Şiirsel sıfatı, düzyazıya olduğu kadar, şiire de hakaret gibi gelir bana. Sema Kaygusuz'un hâli, dili, yazmadan öncesinde de şiirlidir ve biliyoruz ki ona açık olan, gören, isteyen için şiir her yerdedir...
28 Mart 2019 10:00
Aramızdaki ilk düğümü Sema attı. “âlem, öldüğümde” isimli şiirimi alıp Yere Düşen Dualar kitabının ortasına koydu; aynı şiir benim kitabımda Sema’ya hediyedir. Kitaplarımızda birbirimizin adı var, birbirimizde hakkımız var. Sonradan o şiirin olduğu kitabım yayımlandığında, “seninle aramızda büyük bir orman var” diye imzaladığımı hatırlıyorum. Sanırım Sema o şiirde en çok “yeryüzü tanımaz denizi/ sadece ıslak bazı çukurları” dizelerini sevdi, en azından ben öyle olsun umuyorum.
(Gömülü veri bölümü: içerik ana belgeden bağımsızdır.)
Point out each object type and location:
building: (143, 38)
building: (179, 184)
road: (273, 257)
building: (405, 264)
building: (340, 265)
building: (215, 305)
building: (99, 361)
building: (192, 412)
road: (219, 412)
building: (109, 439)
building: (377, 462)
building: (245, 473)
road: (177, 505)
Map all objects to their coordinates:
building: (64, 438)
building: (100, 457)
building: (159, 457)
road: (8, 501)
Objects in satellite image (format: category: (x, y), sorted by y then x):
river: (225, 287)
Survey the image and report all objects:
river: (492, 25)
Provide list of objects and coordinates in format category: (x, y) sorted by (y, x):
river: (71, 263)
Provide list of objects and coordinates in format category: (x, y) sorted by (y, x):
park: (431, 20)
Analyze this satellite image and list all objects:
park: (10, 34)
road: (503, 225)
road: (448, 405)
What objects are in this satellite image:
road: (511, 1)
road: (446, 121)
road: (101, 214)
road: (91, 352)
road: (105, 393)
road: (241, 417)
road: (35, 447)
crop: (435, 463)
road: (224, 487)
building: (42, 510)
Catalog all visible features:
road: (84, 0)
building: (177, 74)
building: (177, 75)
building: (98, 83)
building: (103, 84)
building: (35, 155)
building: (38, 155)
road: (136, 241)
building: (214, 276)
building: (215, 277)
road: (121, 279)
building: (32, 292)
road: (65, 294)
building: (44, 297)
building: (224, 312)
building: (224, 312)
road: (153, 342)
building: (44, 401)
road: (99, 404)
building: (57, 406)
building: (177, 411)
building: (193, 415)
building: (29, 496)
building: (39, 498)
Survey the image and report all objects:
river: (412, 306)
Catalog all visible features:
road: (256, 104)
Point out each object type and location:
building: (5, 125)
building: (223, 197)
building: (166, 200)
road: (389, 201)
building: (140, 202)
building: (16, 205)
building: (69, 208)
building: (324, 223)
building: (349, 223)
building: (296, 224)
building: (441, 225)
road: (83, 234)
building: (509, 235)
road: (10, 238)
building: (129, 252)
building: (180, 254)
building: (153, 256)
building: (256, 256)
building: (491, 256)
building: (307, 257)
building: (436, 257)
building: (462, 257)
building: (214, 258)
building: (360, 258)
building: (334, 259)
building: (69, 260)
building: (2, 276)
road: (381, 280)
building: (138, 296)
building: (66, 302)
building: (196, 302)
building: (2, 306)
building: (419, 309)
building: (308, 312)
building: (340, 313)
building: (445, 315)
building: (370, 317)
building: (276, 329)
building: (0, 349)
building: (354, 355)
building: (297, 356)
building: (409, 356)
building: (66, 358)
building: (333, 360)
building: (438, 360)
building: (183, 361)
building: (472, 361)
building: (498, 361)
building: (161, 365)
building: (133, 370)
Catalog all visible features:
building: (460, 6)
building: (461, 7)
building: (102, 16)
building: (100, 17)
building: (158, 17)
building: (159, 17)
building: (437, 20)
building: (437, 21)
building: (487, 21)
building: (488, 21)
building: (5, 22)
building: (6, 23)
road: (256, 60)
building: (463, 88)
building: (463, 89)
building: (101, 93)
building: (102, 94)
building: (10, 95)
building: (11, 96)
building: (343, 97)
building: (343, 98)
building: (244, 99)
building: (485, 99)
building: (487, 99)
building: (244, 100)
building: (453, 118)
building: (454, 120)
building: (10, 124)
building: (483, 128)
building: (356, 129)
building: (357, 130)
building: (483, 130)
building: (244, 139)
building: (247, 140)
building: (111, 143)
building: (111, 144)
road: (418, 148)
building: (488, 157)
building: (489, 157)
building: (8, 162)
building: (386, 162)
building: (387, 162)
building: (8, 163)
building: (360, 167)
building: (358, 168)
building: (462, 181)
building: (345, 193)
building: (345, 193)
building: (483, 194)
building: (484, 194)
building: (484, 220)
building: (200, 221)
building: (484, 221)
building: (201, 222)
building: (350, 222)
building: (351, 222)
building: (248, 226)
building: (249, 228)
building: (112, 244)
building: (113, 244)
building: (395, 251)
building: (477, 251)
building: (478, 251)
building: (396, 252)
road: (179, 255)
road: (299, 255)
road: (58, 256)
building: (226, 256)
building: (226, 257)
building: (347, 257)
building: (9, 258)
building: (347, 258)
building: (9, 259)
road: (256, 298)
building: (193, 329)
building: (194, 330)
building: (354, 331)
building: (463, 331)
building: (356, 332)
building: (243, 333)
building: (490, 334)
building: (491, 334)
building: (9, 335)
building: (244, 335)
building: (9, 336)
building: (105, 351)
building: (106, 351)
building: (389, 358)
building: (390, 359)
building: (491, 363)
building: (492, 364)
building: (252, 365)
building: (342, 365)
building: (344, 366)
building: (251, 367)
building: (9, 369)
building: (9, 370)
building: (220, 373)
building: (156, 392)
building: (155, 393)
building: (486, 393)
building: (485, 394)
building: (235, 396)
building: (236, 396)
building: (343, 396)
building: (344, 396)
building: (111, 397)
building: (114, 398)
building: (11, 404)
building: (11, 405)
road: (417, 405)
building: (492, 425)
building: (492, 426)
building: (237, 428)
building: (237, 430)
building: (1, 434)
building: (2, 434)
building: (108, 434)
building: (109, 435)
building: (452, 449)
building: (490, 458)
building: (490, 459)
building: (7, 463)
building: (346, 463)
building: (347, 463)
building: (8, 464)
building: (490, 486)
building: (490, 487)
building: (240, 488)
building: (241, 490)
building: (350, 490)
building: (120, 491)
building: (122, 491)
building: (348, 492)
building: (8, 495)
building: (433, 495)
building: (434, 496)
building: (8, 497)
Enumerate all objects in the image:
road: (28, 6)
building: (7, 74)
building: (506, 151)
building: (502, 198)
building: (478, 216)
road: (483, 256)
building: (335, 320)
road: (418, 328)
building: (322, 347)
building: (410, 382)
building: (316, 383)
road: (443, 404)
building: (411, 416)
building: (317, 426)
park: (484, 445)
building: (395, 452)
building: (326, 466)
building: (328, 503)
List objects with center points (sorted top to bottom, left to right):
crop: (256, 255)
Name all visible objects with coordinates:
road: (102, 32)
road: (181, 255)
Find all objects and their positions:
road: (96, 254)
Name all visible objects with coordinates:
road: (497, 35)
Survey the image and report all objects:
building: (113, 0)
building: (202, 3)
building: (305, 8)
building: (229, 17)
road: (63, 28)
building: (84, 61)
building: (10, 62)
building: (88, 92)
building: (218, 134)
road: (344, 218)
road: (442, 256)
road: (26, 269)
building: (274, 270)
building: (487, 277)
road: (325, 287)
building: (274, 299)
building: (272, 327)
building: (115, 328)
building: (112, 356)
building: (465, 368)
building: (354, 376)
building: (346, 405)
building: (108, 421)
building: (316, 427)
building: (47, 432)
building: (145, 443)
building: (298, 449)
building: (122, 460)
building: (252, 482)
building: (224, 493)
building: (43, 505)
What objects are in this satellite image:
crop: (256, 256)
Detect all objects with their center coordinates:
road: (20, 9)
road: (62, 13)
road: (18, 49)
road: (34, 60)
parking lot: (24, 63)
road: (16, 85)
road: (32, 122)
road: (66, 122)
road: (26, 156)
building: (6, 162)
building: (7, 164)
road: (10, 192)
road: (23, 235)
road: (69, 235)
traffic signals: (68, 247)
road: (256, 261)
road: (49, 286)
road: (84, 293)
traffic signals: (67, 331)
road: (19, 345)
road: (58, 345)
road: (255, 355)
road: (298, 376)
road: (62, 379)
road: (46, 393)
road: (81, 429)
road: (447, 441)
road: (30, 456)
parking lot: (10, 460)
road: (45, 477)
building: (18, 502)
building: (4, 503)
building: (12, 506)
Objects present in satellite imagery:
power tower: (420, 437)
Sema’nın son kitabı Aramızdaki Ağaç’ı okuduğumda, bu tahminim biraz daha güçlendi. Yazılarında Hölderlin’in “insan pek çok şey yaşadı/ ve birçok göksel şeyi adlandırdı” dizelerini tekrarlaması da buna kanıt; alıntıladığım dizelerimdeki kastım her ne kadar tersi olsa da. Kısa yoldan İlhan Berk gibi diyelim; “adlandırmak ölümdür.” Bana kalırsa, insan dille beraber büyük bir istifleme işine girer, kültür, örf, fikir, deneyim… Artık adlandırdığı ne varsa biriktirmeye başlar; daha da önemlisi dillendirdiği, adlandırdığı şeyi duraksatır ve artık hiçbir şey ilk hâli gibi ya da ilk seyrinde değildir. Hölderlin’den yolla diğer tarafa meyletse de Sema da hissediyor bunu: “Sözcüklerden başka hiçbir halt olmadığımızı düşündüğüm zamanlar oluyor. Halt derken kelimenin tam anlamıyla insanın kendini türlü yanılgılarla, kanılarla, inançlarla katıp karıştırarak var ettiğini sandığı benlik bulamacından söz ediyorum, konuşa konuşa zihinsel bulamaç olduğumuz halimizden.”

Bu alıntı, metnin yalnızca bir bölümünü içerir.